• **Task 1**
Convert the records, from their start to the line containing "hydroponic system should", into a Markdown table with the columns Number and Entry, giving each line its row number, omitting blank lines, and leaving out the pictures.

• **Extract**
*** Begin section ***
We want to keep compatibility with papermill (although I agree that converting tuples into strings is an odd API choice).

I'm open to extending the API so users can customize the translator, what's the use case for this? wouldn't it be easier to convert the tuple into a list before executing the notebook?

@blakeNaccarato
Copy link
Author

blakeNaccarato commented Nov 21, 2023

We want to keep compatibility with papermill

Yeah, the papermill compatibility guarantee is understandable.

wouldn't it be easier to convert the tuple into a list before executing the notebook?

Yes, that's what I ended up doing in my case.

I'm open to extending the API so users can customize the translator, what's the use case for this?

I think I'm hitting these surprises because I'm interacting with namespaces of parametrized notebooks, a less-common use-case. I chose ploomber-engine instead of Ploomber proper to keep it lightweight and more adaptable to the patterns I'm using (particularly in testing).

I am injecting parameters and handling namespaces in calling code. One rationale is to keep file-IO logic out of the notebook logic. In tests, I pass different parameters through a notebook and assert certain namespace results.

Allowing a substitute translator would probably be better than special-casing the existing translator. I figured it could be a slippery-slope if you do tuple today, then someone wants slices, and so-on. An alternative extension point would allow users to pass an override mapping of types to handler functions, which wouldn't require subclassing Translator.

But a reasonable choice is also "the translator works the way that it does, we'll make sure the surprises are well-documented". It's really not that big of a deal to be limited to str, bool, int, float, dict, and list. If you like, I'm open to authoring the documentation change if that's the path chosen. I could also manage the feature implementation if that's the choice, once an approach is decided.

As an aside, get_namespace() doesn't directly accept parametrization like execute_notebook()does. So this requires importing some ploomber_engine internals, ploomber_engine._util.parametrize_notebook. Facilitating that on get_namespace() would be really cool!

I've provided more implementation details of this use-case below.
*** End section ***
• **Exercise data**
*** Begin section ***
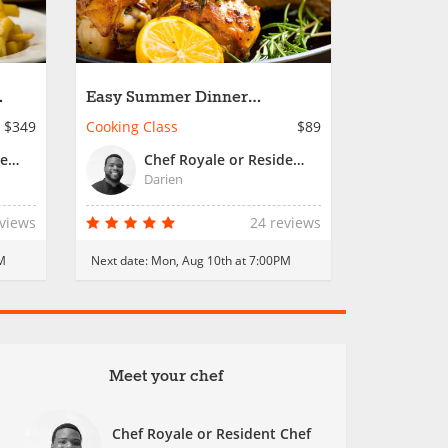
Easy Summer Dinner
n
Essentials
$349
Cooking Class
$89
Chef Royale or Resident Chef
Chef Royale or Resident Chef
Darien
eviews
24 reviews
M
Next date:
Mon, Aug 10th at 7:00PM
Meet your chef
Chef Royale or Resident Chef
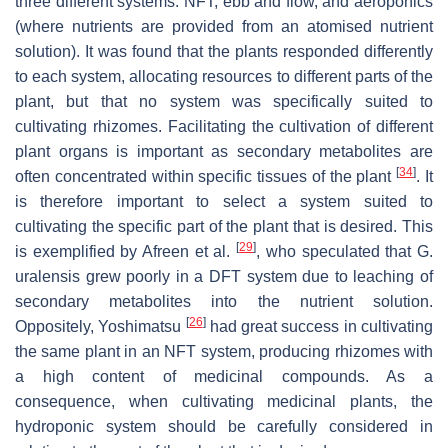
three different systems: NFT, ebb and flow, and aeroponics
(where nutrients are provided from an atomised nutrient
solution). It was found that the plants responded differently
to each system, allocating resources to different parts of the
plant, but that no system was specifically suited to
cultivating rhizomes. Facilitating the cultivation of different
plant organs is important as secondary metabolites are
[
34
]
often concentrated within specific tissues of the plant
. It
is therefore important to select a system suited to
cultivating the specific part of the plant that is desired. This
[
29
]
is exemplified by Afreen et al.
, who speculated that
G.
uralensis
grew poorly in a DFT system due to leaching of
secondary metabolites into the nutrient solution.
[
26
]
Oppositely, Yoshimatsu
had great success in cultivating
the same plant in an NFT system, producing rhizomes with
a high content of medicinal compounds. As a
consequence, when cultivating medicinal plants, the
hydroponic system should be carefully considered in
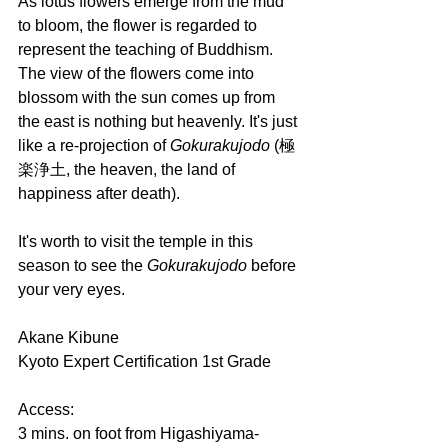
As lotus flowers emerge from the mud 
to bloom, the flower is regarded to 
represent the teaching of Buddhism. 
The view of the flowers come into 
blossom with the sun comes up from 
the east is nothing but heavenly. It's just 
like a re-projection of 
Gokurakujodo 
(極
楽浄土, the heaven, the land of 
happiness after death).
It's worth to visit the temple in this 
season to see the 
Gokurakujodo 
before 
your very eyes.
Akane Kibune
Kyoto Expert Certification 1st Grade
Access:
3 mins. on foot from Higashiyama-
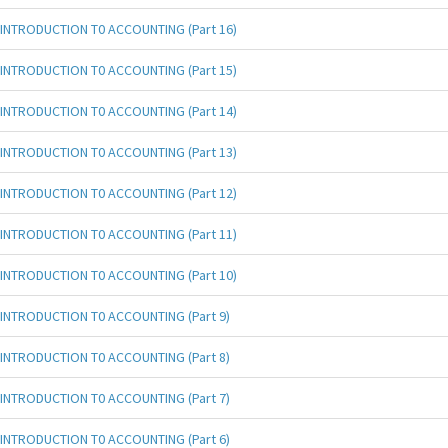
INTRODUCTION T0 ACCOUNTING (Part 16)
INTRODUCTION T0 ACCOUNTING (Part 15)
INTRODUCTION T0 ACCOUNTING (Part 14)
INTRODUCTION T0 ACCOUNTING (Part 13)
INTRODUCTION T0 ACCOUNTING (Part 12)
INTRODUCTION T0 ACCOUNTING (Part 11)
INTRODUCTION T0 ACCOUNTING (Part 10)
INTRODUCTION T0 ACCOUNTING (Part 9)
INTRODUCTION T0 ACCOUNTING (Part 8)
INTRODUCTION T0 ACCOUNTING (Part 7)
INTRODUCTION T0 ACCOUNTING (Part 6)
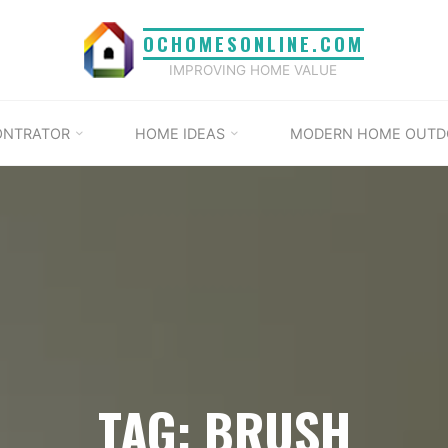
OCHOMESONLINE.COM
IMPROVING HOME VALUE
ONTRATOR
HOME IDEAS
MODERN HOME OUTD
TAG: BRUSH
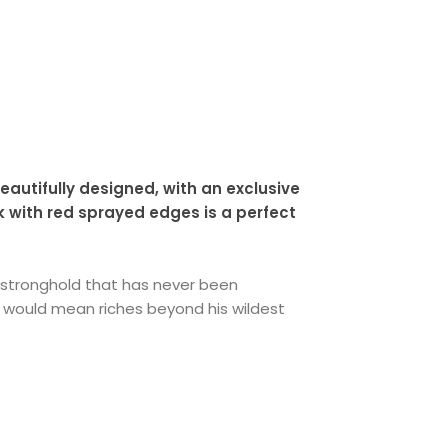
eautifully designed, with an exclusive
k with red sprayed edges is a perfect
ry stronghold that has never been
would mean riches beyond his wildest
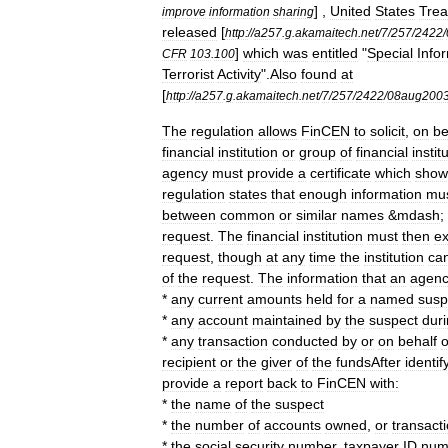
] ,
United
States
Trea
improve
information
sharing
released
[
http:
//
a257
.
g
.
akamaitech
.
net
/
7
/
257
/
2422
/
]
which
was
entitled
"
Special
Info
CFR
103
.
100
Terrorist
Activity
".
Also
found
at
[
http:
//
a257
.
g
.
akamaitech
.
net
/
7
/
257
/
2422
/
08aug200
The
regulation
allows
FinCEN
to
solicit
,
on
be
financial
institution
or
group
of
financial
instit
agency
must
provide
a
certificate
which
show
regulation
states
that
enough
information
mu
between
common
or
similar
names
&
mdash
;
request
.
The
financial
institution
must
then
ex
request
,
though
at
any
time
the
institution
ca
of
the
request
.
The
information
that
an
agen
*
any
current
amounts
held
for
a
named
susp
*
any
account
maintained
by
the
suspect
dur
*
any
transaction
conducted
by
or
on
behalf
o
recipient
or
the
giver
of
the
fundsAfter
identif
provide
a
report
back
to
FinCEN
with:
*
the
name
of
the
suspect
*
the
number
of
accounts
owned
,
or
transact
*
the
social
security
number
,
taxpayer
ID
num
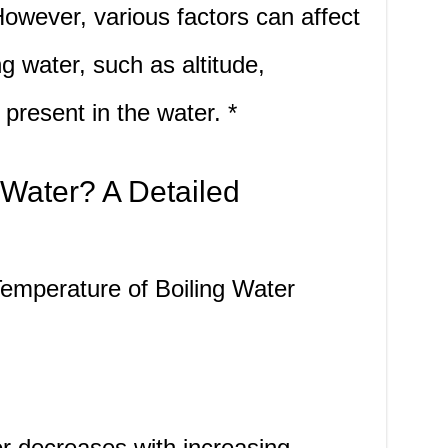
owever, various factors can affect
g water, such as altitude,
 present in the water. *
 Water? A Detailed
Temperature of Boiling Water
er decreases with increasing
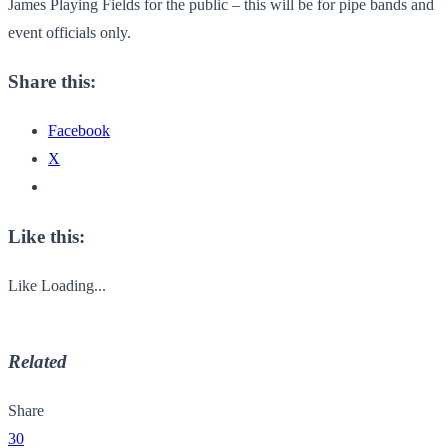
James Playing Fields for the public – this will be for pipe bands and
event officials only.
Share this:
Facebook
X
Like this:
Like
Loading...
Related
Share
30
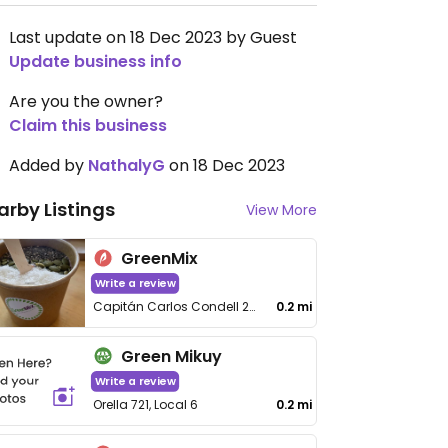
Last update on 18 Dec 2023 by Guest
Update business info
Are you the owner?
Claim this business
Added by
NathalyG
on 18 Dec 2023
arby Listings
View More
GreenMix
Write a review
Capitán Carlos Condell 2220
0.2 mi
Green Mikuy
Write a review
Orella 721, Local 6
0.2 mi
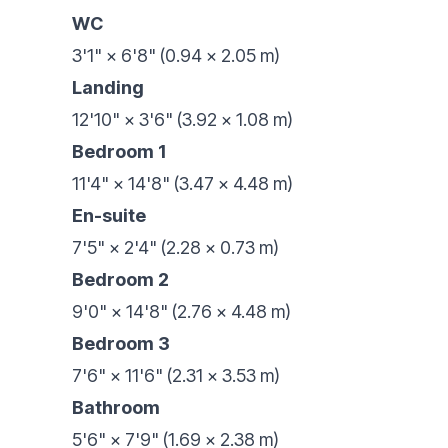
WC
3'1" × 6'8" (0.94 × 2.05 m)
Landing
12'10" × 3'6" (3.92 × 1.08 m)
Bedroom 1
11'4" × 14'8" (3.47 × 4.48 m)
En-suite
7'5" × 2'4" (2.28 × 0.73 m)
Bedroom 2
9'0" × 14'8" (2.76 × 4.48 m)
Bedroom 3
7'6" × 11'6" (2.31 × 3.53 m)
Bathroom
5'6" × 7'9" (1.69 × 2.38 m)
*** End section ***
• **Task 2**
Repeat the passage of the forum thread from "I think I'm" to "certain namespace results.".

• **Task result 1**
| Number | Entry |
|---|---|
| 1 | Easy Summer Dinner |
| 2 | n |
| 3 | Essentials |
| 4 | $349 |
| 5 | Cooking Class |
| 6 | $89 |
| 7 | Chef Royale or Resident Chef |
| 8 | Chef Royale or Resident Chef |
| 9 | Darien |
| 10 | eviews |
| 11 | 24 reviews |
| 12 | M |
| 13 | Next date: |
| 14 | Mon, Aug 10th at 7:00PM |
| 15 | Meet your chef |
| 16 | Chef Royale or Resident Chef |
| 17 | three different systems: NFT, ebb and flow, and aeroponics |
| 18 | (where nutrients are provided from an atomised nutrient |
| 19 | solution). It was found that the plants responded differently |
| 20 | to each system, allocating resources to different parts of the |
| 21 | plant, but that no system was specifically suited to |
| 22 | cultivating rhizomes. Facilitating the cultivation of different |
| 23 | plant organs is important as secondary metabolites are |
| 24 | [ |
| 25 | 34 |
| 26 | ] |
| 27 | often concentrated within specific tissues of the plant |
| 28 | . It |
| 29 | is therefore important to select a system suited to |
| 30 | cultivating the specific part of the plant that is desired. This |
| 31 | [ |
| 32 | 29 |
| 33 | ] |
| 34 | is exemplified by Afreen et al. |
| 35 | , who speculated that |
| 36 | G. |
| 37 | uralensis |
| 38 | grew poorly in a DFT system due to leaching of |
| 39 | secondary metabolites into the nutrient solution. |
| 40 | [ |
| 41 | 26 |
| 42 | ] |
| 43 | Oppositely, Yoshimatsu |
| 44 | had great success in cultivating |
| 45 | the same plant in an NFT system, producing rhizomes with |
| 46 | a high content of medicinal compounds. As a |
| 47 | consequence, when cultivating medicinal plants, the |
| 48 | hydroponic system should be carefully considered in |

• **Task result 2**
I think I'm hitting these surprises because I'm interacting with namespaces of parametrized notebooks, a less-common use-case. I chose ploomber-engine instead of Ploomber proper to keep it lightweight and more adaptable to the patterns I'm using (particularly in testing).

I am injecting parameters and handling namespaces in calling code. One rationale is to keep file-IO logic out of the notebook logic. In tests, I pass different parameters through a notebook and assert certain namespace results.